Task: An exact transcription is needed of the lines below from the one with "Pronchai S, Chutarat S, Kitti L, et al Te" through the one with "Read here best", with no other lines and no pictures.

Saved data entries:
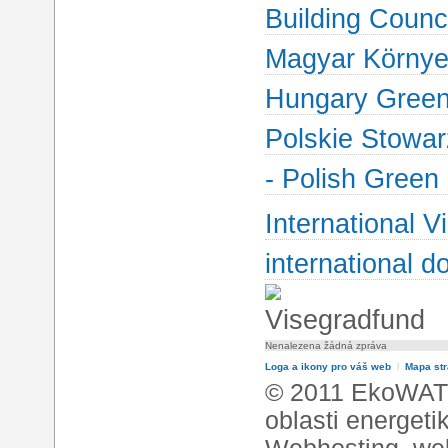
Building Counci
Magyar Környez
Hungary Green 
Polskie Stowa
- Polish Green
International V
international d
Nenalezena žádná zpráva
Loga a ikony pro váš web
l
Mapa st
© 2011 EkoWATT
oblasti energeti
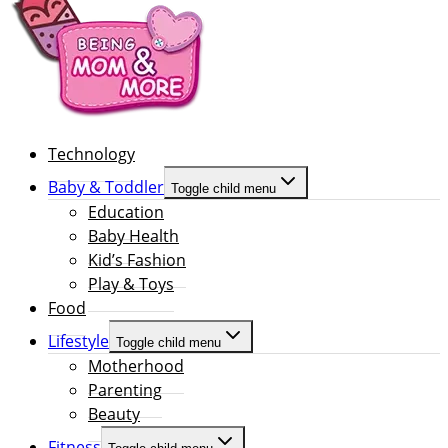
Technology
Baby & Toddler
Toggle child menu
Education
Baby Health
Kid’s Fashion
Play & Toys
Food
Lifestyle
Toggle child menu
Motherhood
Parenting
Beauty
Fitness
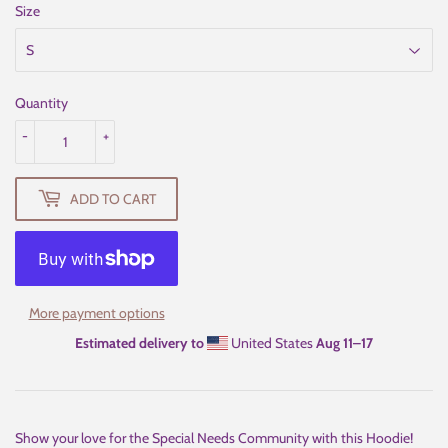
Size
Quantity
-
+
ADD TO CART
More payment options
Estimated delivery to
United States
Aug 11⁠–17
Show your love for the Special Needs Community with this Hoodie!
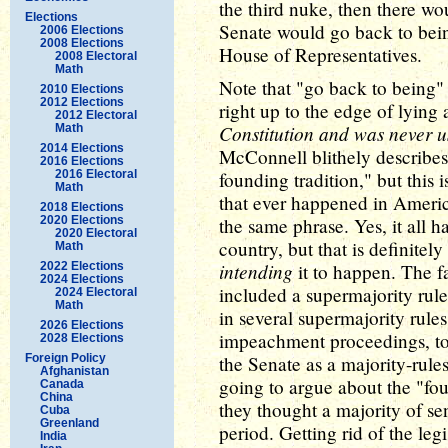
the third nuke, then there woul
Elections
Senate would go back to being
2006 Elections
2008 Elections
House of Representatives.
2008 Electoral
Math
Note that "go back to being"
2010 Elections
2012 Elections
right up to the edge of lying a
2012 Electoral
Constitution and was never 
Math
2014 Elections
McConnell blithely describes
2016 Elections
2016 Electoral
founding tradition," but this 
Math
that ever happened in America
2018 Elections
2020 Elections
the same phrase. Yes, it all
2020 Electoral
country, but that is definitel
Math
intending
2022 Elections
it to happen. The fa
2024 Elections
included a supermajority rule 
2024 Electoral
Math
in several supermajority rule
2026 Elections
impeachment proceedings, to c
2028 Elections
Foreign Policy
the Senate as a majority-rules 
Afghanistan
going to argue about the "foun
Canada
China
they thought a majority of sen
Cuba
Greenland
period. Getting rid of the leg
India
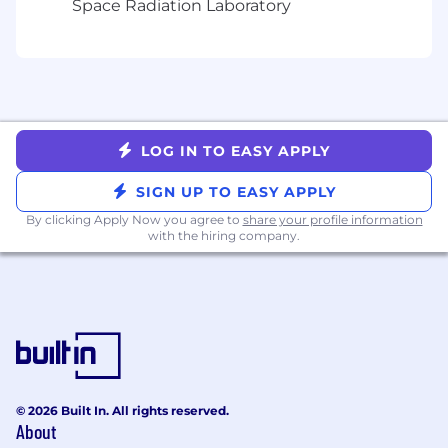
Space Radiation Laboratory
A demonstrated ability to adopt new
languages, libraries, and technologies
Organized, detail-oriented, and with an
ability to work both independently and
collaboratively
Demonstrated experience as an effective
communicator to both technical and non-
LOG IN TO EASY APPLY
technical audiences
SIGN UP TO EASY APPLY
Even Better:
By clicking Apply Now you agree to
share your profile information
with the hiring company.
Advanced Degree in Computer Science,
Information Technology, or related
technical field
Prior US Military Service with experience in
joint planning, large force battle
monitoring, and fluidity with large force
debrief best practices
Located in San Diego, CA, Denver, CO,
© 2026 Built In. All rights reserved.
Arlington, VA, or Boston, MA, or willing to
About
relocate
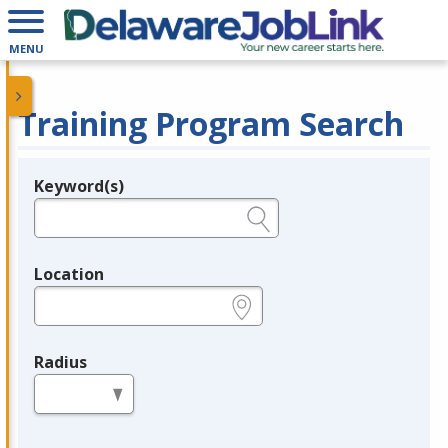
MENU
Training Program Search
Keyword(s)
Legend
e.g., provider name, FEIN, provider ID, etc.
Location
e.g., ZIP or City and State
Radius
in miles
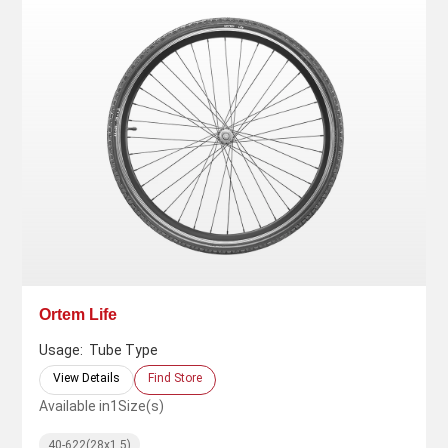
Ortem Life
Usage:
Tube Type
View Details
Find Store
Available in
1
Size(s)
40-622(28x1.5)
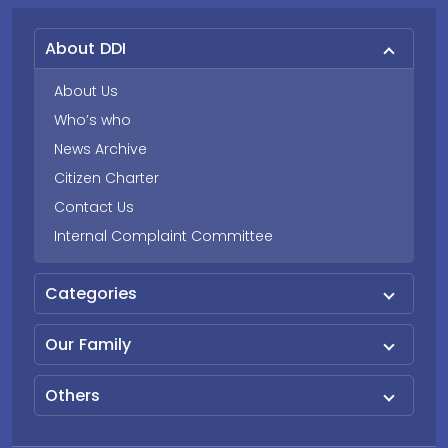
About DDI
About Us
Who’s who
News Archive
Citizen Charter
Contact Us
Internal Complaint Committee
Categories
Our Family
Others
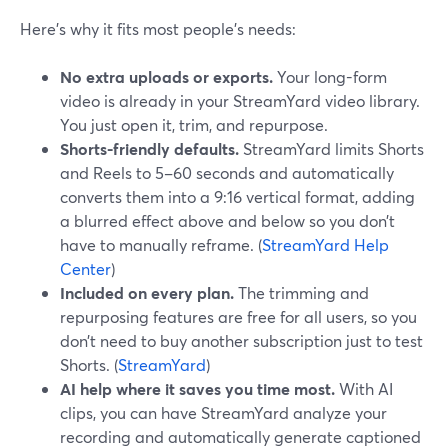
Here’s why it fits most people’s needs:
No extra uploads or exports.
Your long-form
video is already in your StreamYard video library.
You just open it, trim, and repurpose.
Shorts-friendly defaults.
StreamYard limits Shorts
and Reels to 5–60 seconds and automatically
converts them into a 9:16 vertical format, adding
a blurred effect above and below so you don’t
have to manually reframe. (
StreamYard Help
Center
)
Included on every plan.
The trimming and
repurposing features are free for all users, so you
don’t need to buy another subscription just to test
Shorts. (
StreamYard
)
AI help where it saves you time most.
With AI
clips, you can have StreamYard analyze your
recording and automatically generate captioned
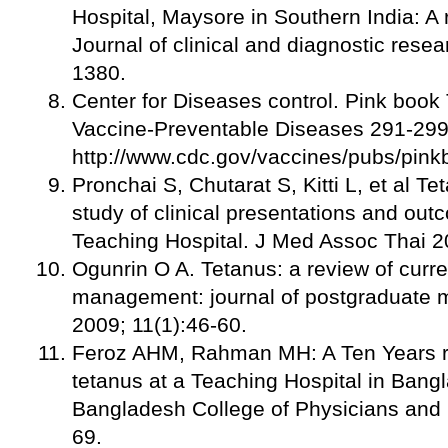
Hospital, Maysore in Southern India: A
Journal of clinical and diagnostic rese
1380.
Center for Diseases control. Pink book
Vaccine-Preventable Diseases 291-299
http://www.cdc.gov/vaccines/pubs/pink
Pronchai S, Chutarat S, Kitti L, et al Te
study of clinical presentations and out
Teaching Hospital. J Med Assoc Thai 2
Ogunrin O A. Tetanus: a review of curre
management: journal of postgraduate 
2009; 11(1):46-60.
Feroz AHM, Rahman MH: A Ten Years re
tetanus at a Teaching Hospital in Bang
Bangladesh College of Physicians and
69.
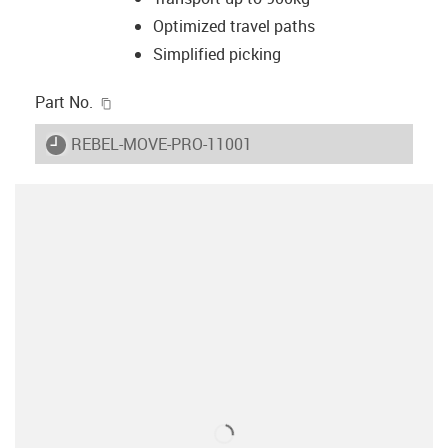
Optimized travel paths
Simplified picking
igus-icon-copy-clipboard
Part No.
igus-icon-lieferzeit
REBEL-MOVE-PRO-11001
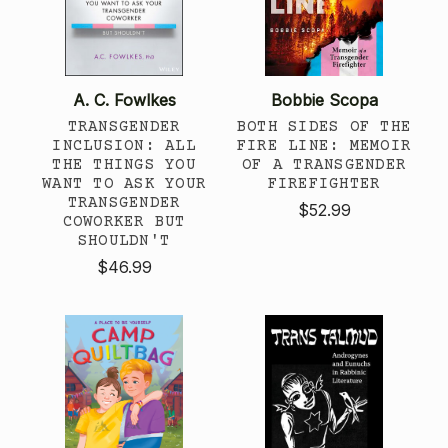
A. C. Fowlkes
Bobbie Scopa
TRANSGENDER
BOTH SIDES OF THE
INCLUSION: ALL
FIRE LINE: MEMOIR
THE THINGS YOU
OF A TRANSGENDER
WANT TO ASK YOUR
FIREFIGHTER
TRANSGENDER
$52.99
COWORKER BUT
SHOULDN'T
$46.99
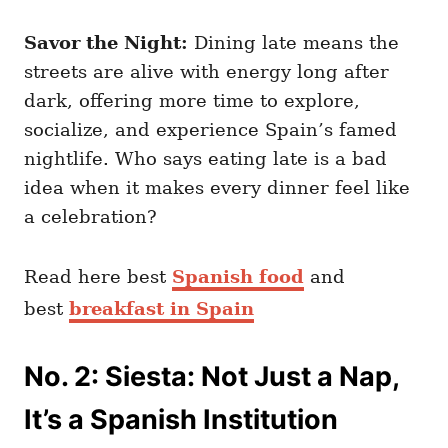
Savor the Night:
Dining late means the
streets are alive with energy long after
dark, offering more time to explore,
socialize, and experience Spain’s famed
nightlife. Who says eating late is a bad
idea when it makes every dinner feel like
a celebration?
Read here best
Spanish food
and
best
breakfast in Spain
No. 2: Siesta: Not Just a Nap,
It’s a Spanish Institution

Task solution:
Pronchai S, Chutarat S, Kitti L, et al Te
study of clinical presentations and out
Teaching Hospital. J Med Assoc Thai 2
Ogunrin O A. Tetanus: a review of curre
management: journal of postgraduate 
2009; 11(1):46-60.
Feroz AHM, Rahman MH: A Ten Years re
tetanus at a Teaching Hospital in Bang
Bangladesh College of Physicians and
69.
Optimized travel paths
Simplified picking
igus-icon-copy-clipboard
Part No.
igus-icon-lieferzeit
REBEL-MOVE-PRO-11001
A. C. Fowlkes
Bobbie Scopa
TRANSGENDER
BOTH SIDES OF THE
INCLUSION: ALL
FIRE LINE: MEMOIR
THE THINGS YOU
OF A TRANSGENDER
WANT TO ASK YOUR
FIREFIGHTER
TRANSGENDER
$52.99
COWORKER BUT
SHOULDN'T
$46.99
Savor the Night:
Dining late means the
streets are alive with energy long after
dark, offering more time to explore,
socialize, and experience Spain’s famed
nightlife. Who says eating late is a bad
idea when it makes every dinner feel like
a celebration?
Read here best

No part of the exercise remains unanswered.